Frequently, patients with advanced heart failure who are on the heart transplant lists are prime candidates to receive these devices as a bridge to transplant once a heart becomes available. Patients who are not able to be transplant candidates also receive LVADs as the final and ultimate treatment that will be with them for the rest of their lives.
James Howell’s congestive heart failure was diagnosed in 1995, but it was in fall 2011 that his condition began to quickly deteriorate.
“One minute I felt fine and the next I was so short of breath that I couldn’t walk from one end of my house to the other,” said Howell, who had been on medicine to treat his condition. “The failure happened so quickly, the LVAD turned out to be my only option.”
Like Howell, patients with advanced heart failure can deteriorate quickly and unpredictably, and it is wise to consider whether a patient is a candidate for LVAD therapy before it’s too late.
“Patients and their families have had to travel outside of our community or out of state to get access to the latest LVAD technology now available at UTMC ” said Dr.
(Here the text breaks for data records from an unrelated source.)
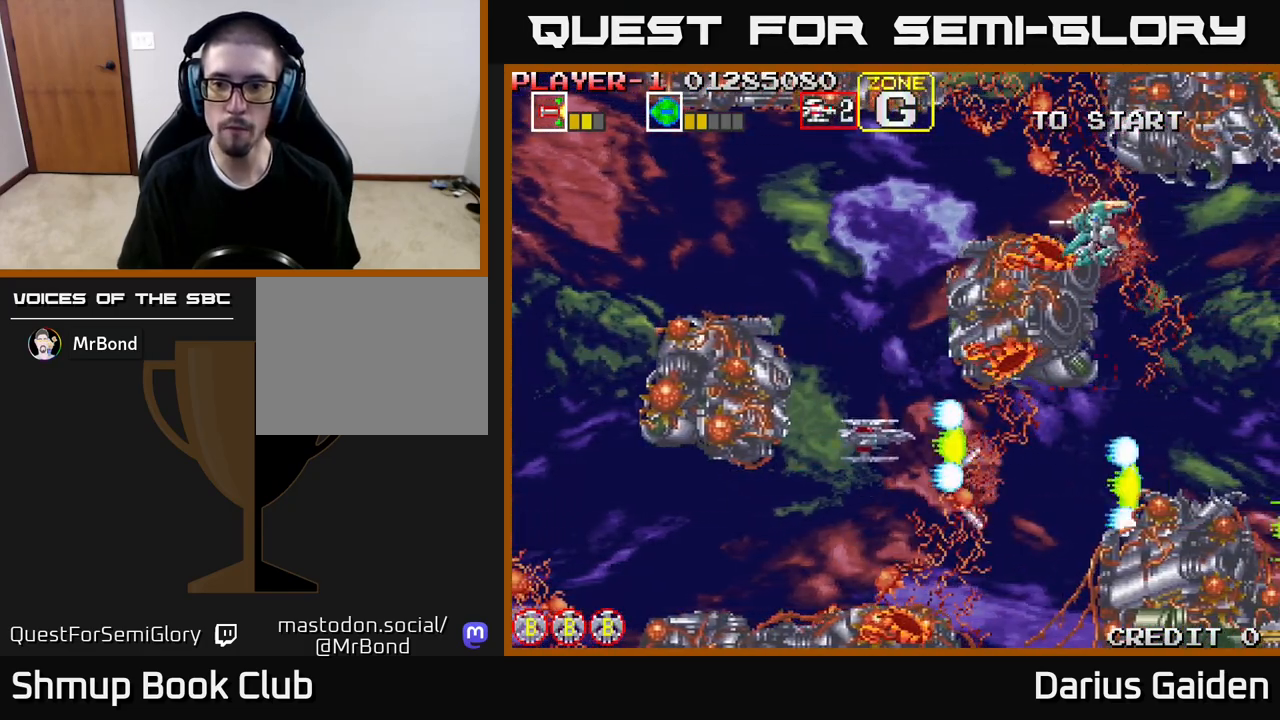
{"buttons": ["R2", "DPAD_UP", "DPAD_LEFT"], "events": [[100, "DPAD_LEFT", "up"], [183, "DPAD_LEFT", "down"]]}
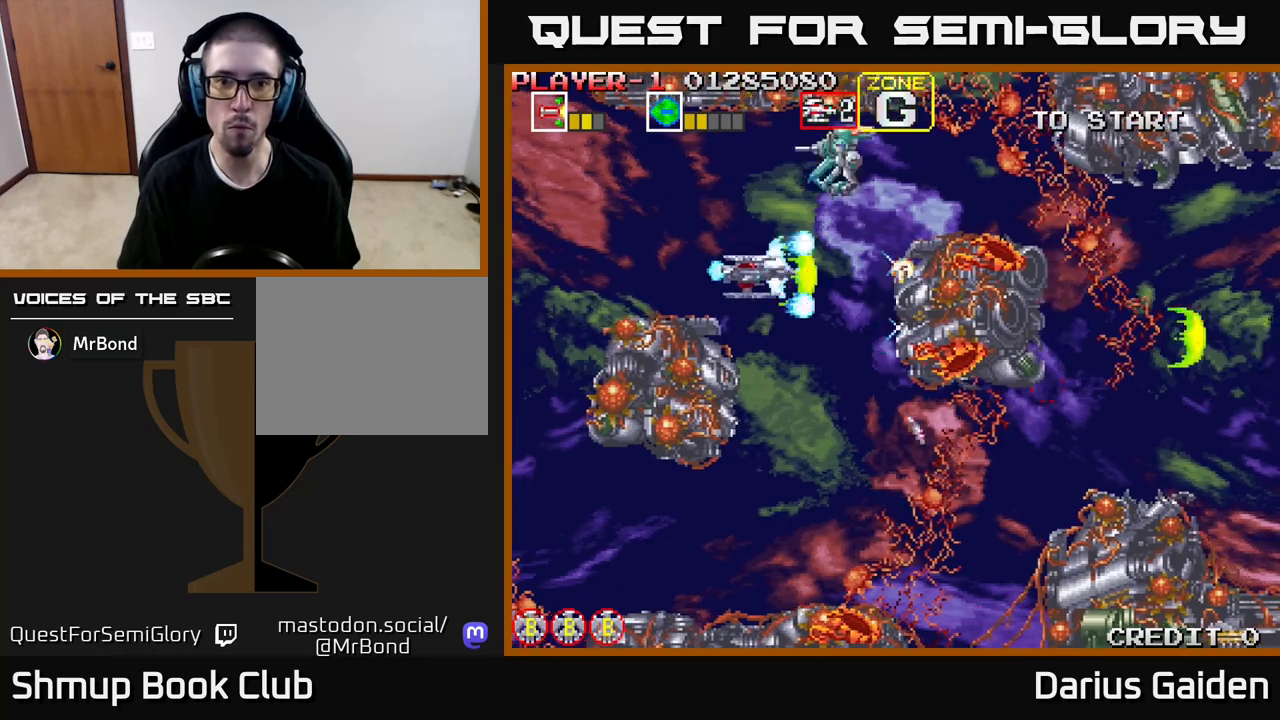
{"buttons": ["R2", "DPAD_RIGHT"], "events": [[17, "DPAD_UP", "up"], [317, "DPAD_UP", "down"], [367, "DPAD_LEFT", "up"], [467, "DPAD_RIGHT", "down"], [483, "DPAD_UP", "up"]]}
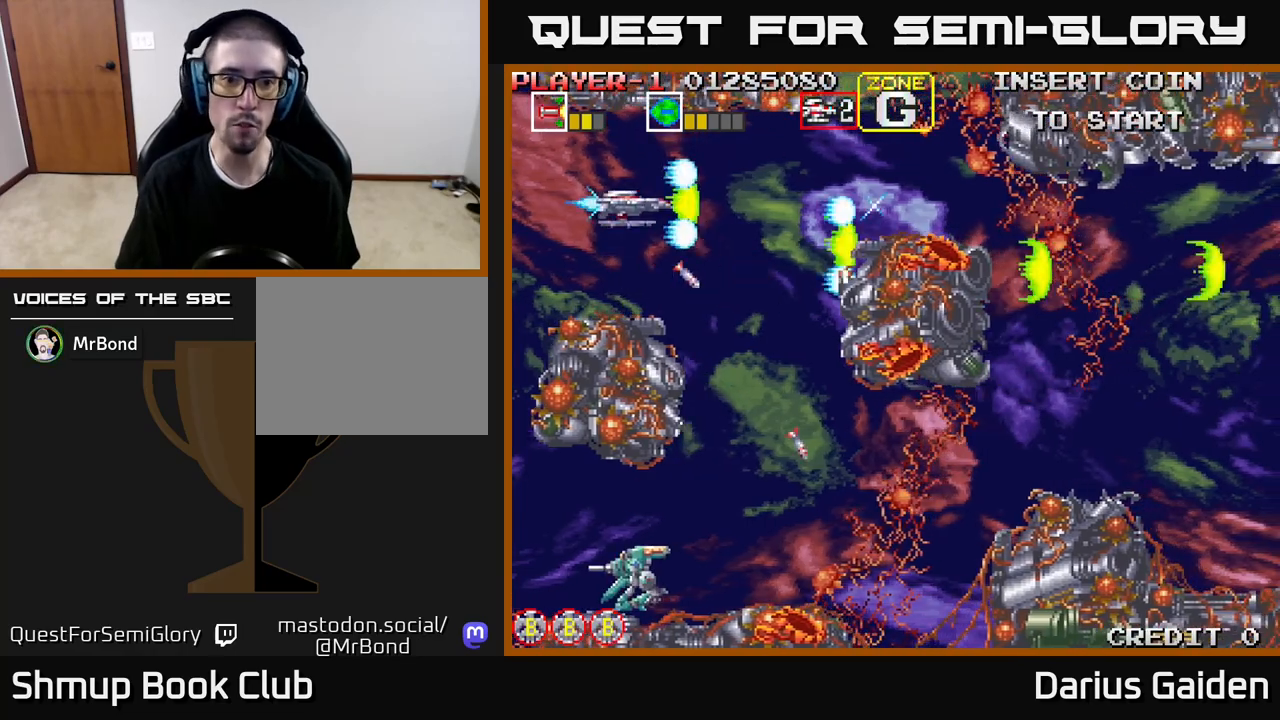
{"buttons": ["R2", "DPAD_RIGHT"], "events": [[350, "DPAD_UP", "down"], [383, "DPAD_RIGHT", "up"], [433, "DPAD_RIGHT", "down"], [467, "DPAD_UP", "up"]]}
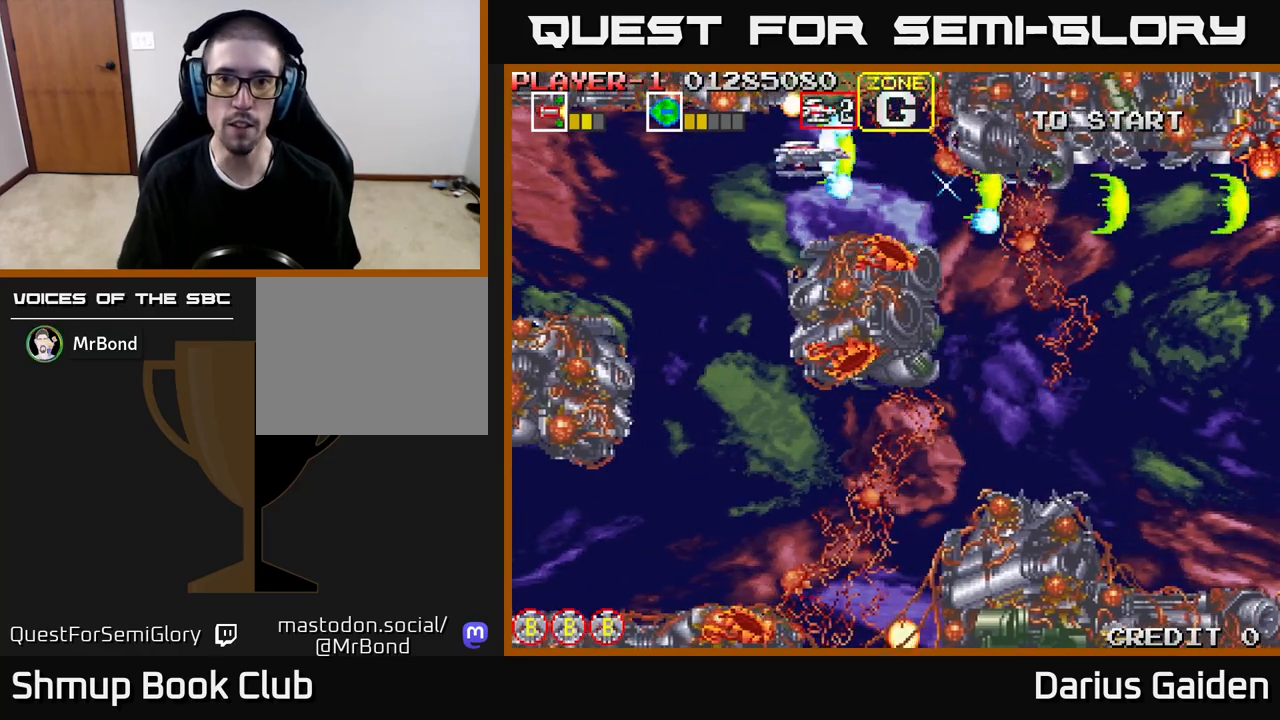
{"buttons": ["R2", "DPAD_DOWN", "DPAD_RIGHT"], "events": [[167, "DPAD_DOWN", "down"]]}
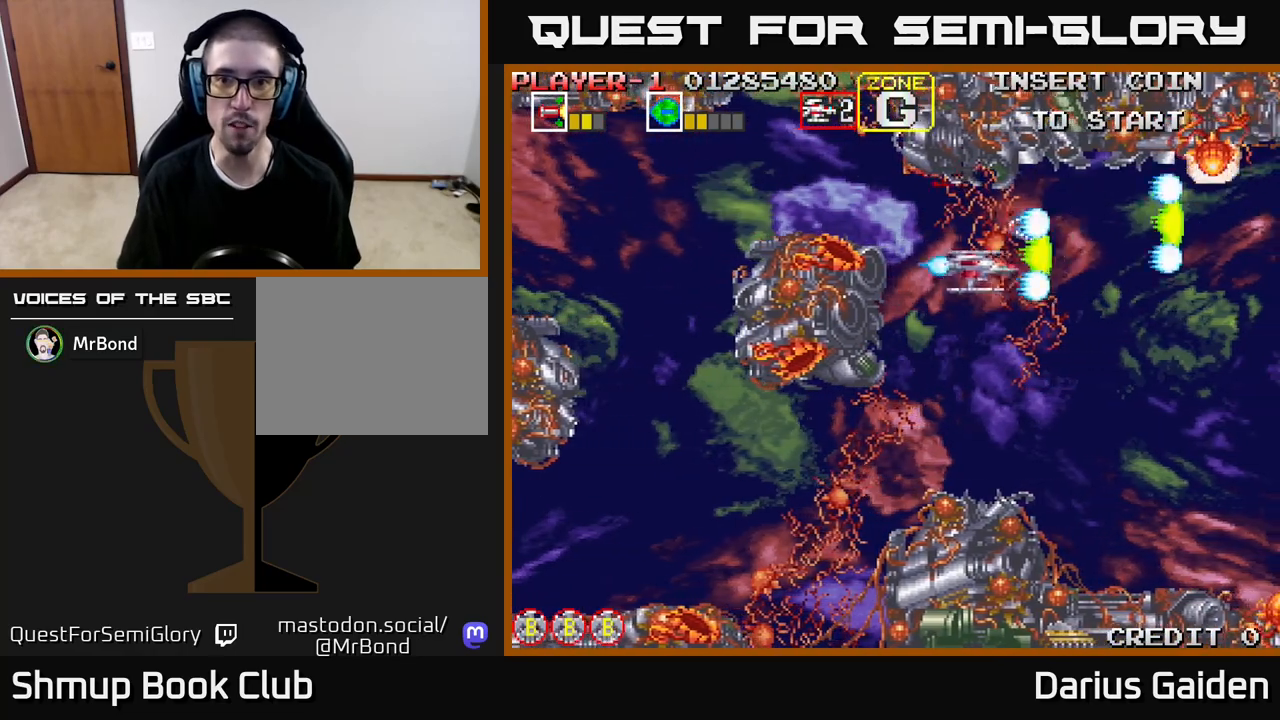
{"buttons": ["R2", "DPAD_LEFT"], "events": [[83, "DPAD_RIGHT", "up"], [167, "DPAD_LEFT", "down"], [317, "DPAD_LEFT", "up"], [483, "DPAD_DOWN", "up"], [500, "DPAD_LEFT", "down"]]}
Thomas Schwann, chief of cardiothoracic surgery. “With more than 300,000 annual deaths from heart failure a year, heart disease remains the leading cause of death in the United States, and this is a big step forward for the region as UTMC continues to enhance its comprehensive heart failure program.”
Recruited by Schwann and others at UTMC to direct the LVAD program, Dr. Mark Bonnell had arrived at the hospital just weeks before Howell’s condition worsened and ended up performing the procedure.
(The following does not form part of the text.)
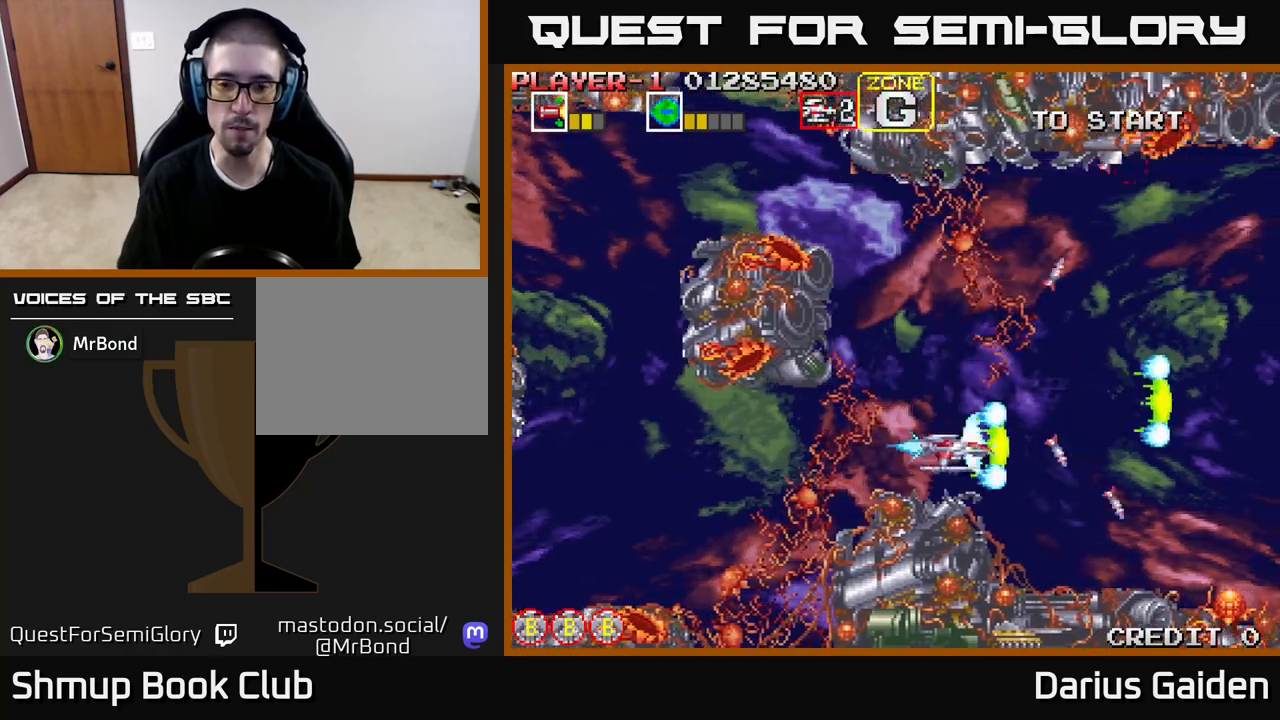
{"buttons": ["R2", "DPAD_LEFT"], "events": [[133, "DPAD_LEFT", "up"], [233, "DPAD_RIGHT", "down"], [433, "DPAD_RIGHT", "up"], [483, "DPAD_LEFT", "down"]]}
“Jim has had a remarkable recovery, and I think that’s a tribute to how seriously he has taken his responsibilities, the fabulous support structure he has around him, and the outstanding team of doctors and clinicians here at UTMC,” Bonnell said.
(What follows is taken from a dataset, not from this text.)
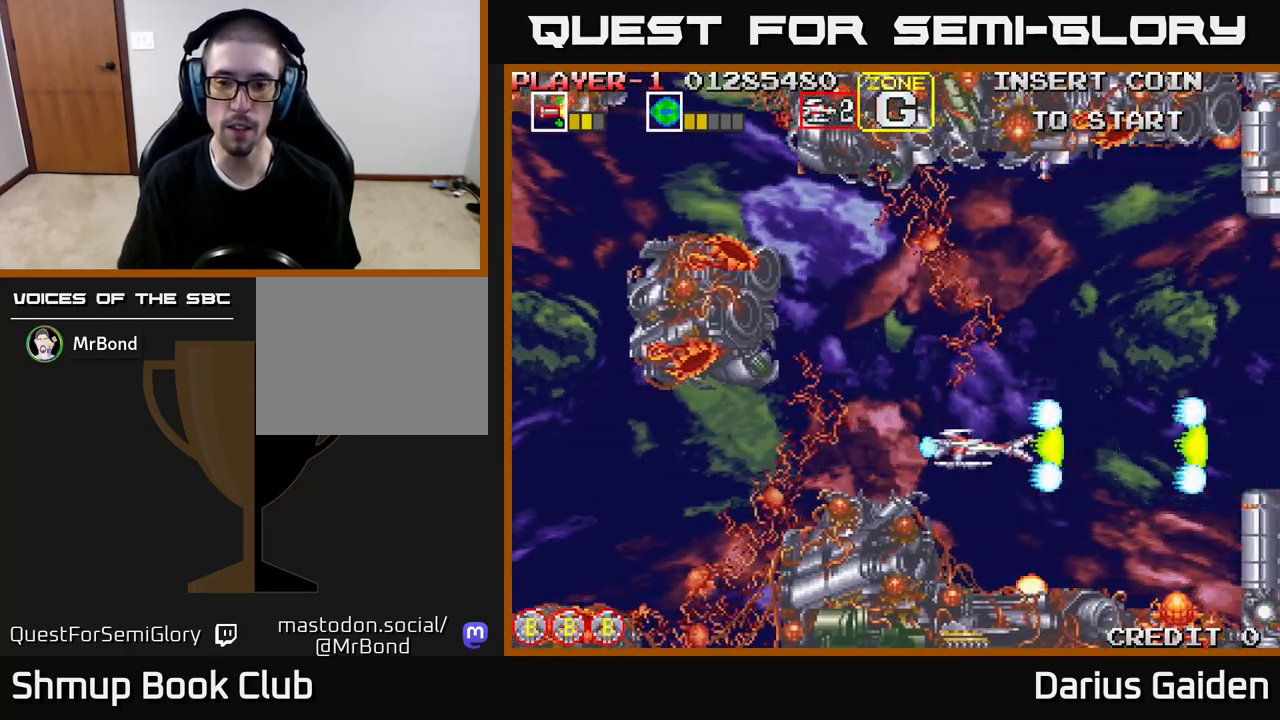
{"buttons": ["R2"], "events": [[67, "DPAD_LEFT", "up"], [333, "DPAD_LEFT", "down"], [467, "DPAD_LEFT", "up"]]}
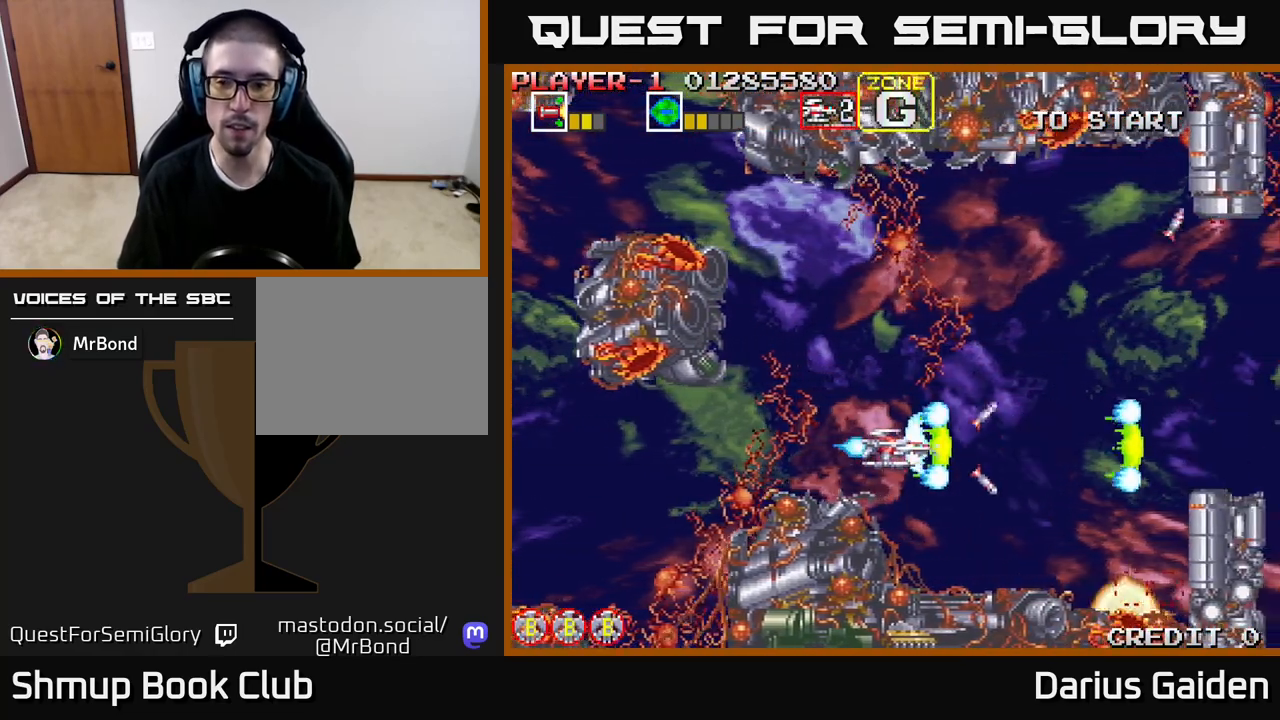
{"buttons": ["R2", "DPAD_DOWN"], "events": [[167, "DPAD_RIGHT", "down"], [300, "DPAD_DOWN", "down"], [367, "DPAD_RIGHT", "up"]]}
LVADs are designed to help failing hearts continue to pump blood; looking out two years later, the devices have increased patient survival from less than 10 percent without it to 70 percent.
“Patients with heart failure have seen dramatic advances in treatment options, including new medications, defibrillators and advanced pacing devices, allowing them to live longer and better lives,” Schwann said. “Unfortunately, heart failure is a progressive disease, and those patients with advanced heart failure will require mechanical LVADs and heart transplantation.”
Watch this short video of how the LVAD works.
Howell said the support from his family and his St. Andrew’s Episcopal Church community has been instrumental as he learns to navigate life with new requirements.
“Eight of my friends from church came in and spoke with Dr. Bonnell so they could educate themselves on what they needed to know about the LVAD,” Howell said. “I’ve been in a number of hospitals in my life, and I’ve never had an experience as good as the one I’ve had at UTMC.”
The LVAD device is implanted in a muscular pocket below the heart and an electrical lead called a driveline exits out the right side of the body. Howell has battery packs he uses throughout the day.
“The quality of life gap between assist devices and transplant continues to narrow, and the current generation of the LVAD provides a great deal of mobility for patients to return — for the most part — to the lives they want to live,” Bonnell said. “They can play in their softball leagues; they can travel on airplanes.”
In fact, Howell said Bonnell predicted he’ll be playing golf by spring.
“I didn’t go through all this just to sit around,” Howell said. “I want a good active life, and the LVAD is going to give it to me.”